Non-Invasive Radiofrequency Field Treatment of 4T1 Breast Tumors Induces T-cell Dependent Inflammatory Response.

Previous work using non-invasive radiofrequency field treatment (RFT) in cancer has demonstrated its therapeutic potential as it can increase intratumoral blood perfusion, localization of intravenously delivered drugs, and promote a hyperthermic intratumoral state. Despite the well-known immunologic benefits that febrile hyperthermia can induce, an investigation of how RFT could modulate the intra-tumoral immune microenvironment had not been studied.

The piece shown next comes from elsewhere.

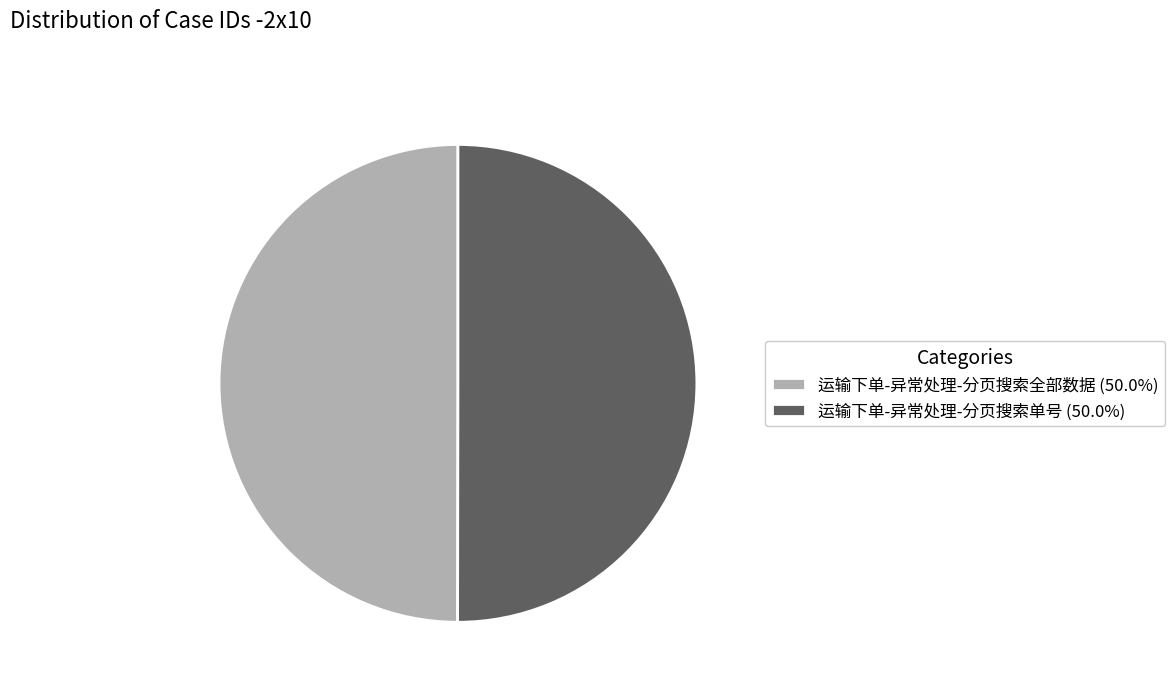

How many segments does this pie chart have?

2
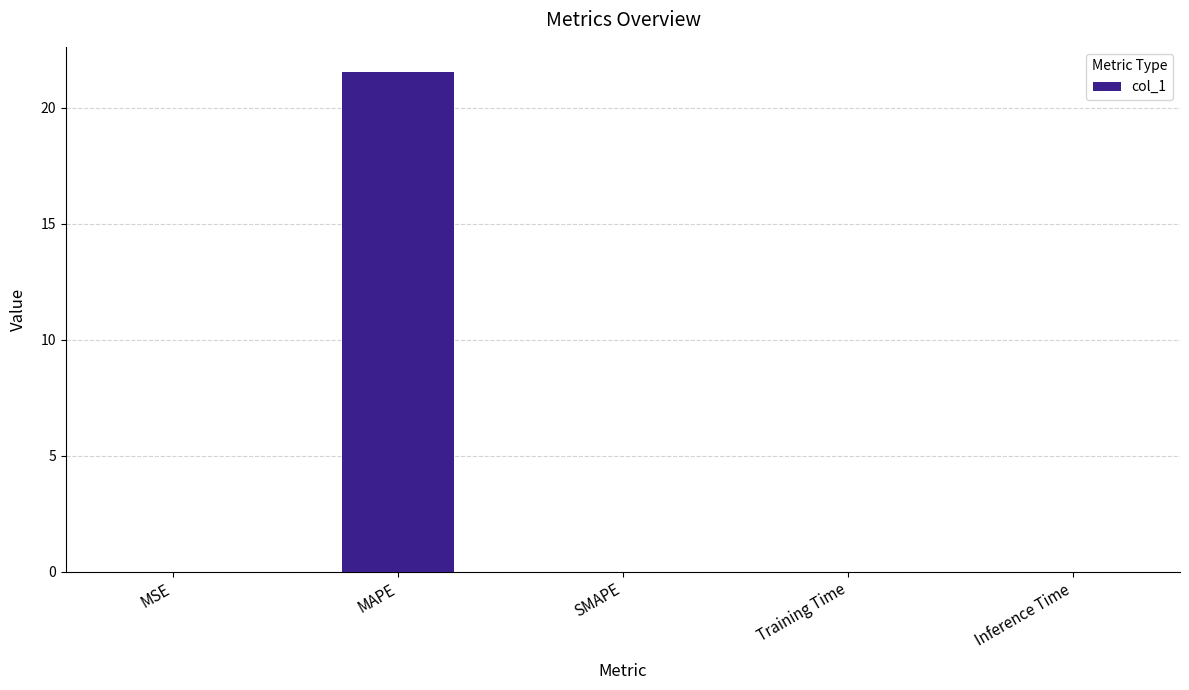

What is the sum of all values?

21.6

Thus, using an established 4T1 breast cancer model in immune competent mice, we demonstrate that RFT induces a transient, localized, and T-cell dependent intratumoral inflammatory response. More specifically we show that multi- and singlet-dose RFT promote an increase in tumor volume in immune competent Balb/c mice, which does not occur in athymic nude models. Further leukocyte subset analysis at 24, 48, and 120 hours after a single RFT show a rapid increase in tumoral trafficking of CD4+ and CD8+ T-cells 24 hours post-treatment. Additional serum cytokine analysis reveals an increase in numerous pro-inflammatory cytokines and chemokines associated with enhanced T-cell trafficking. Overall, these data demonstrate that non-invasive RFT could be an effective immunomodulatory strategy in solid tumors, especially for enhancing the tumoral trafficking of lymphocytes, which is currently a major hindrance of numerous cancer immunotherapeutic strategies.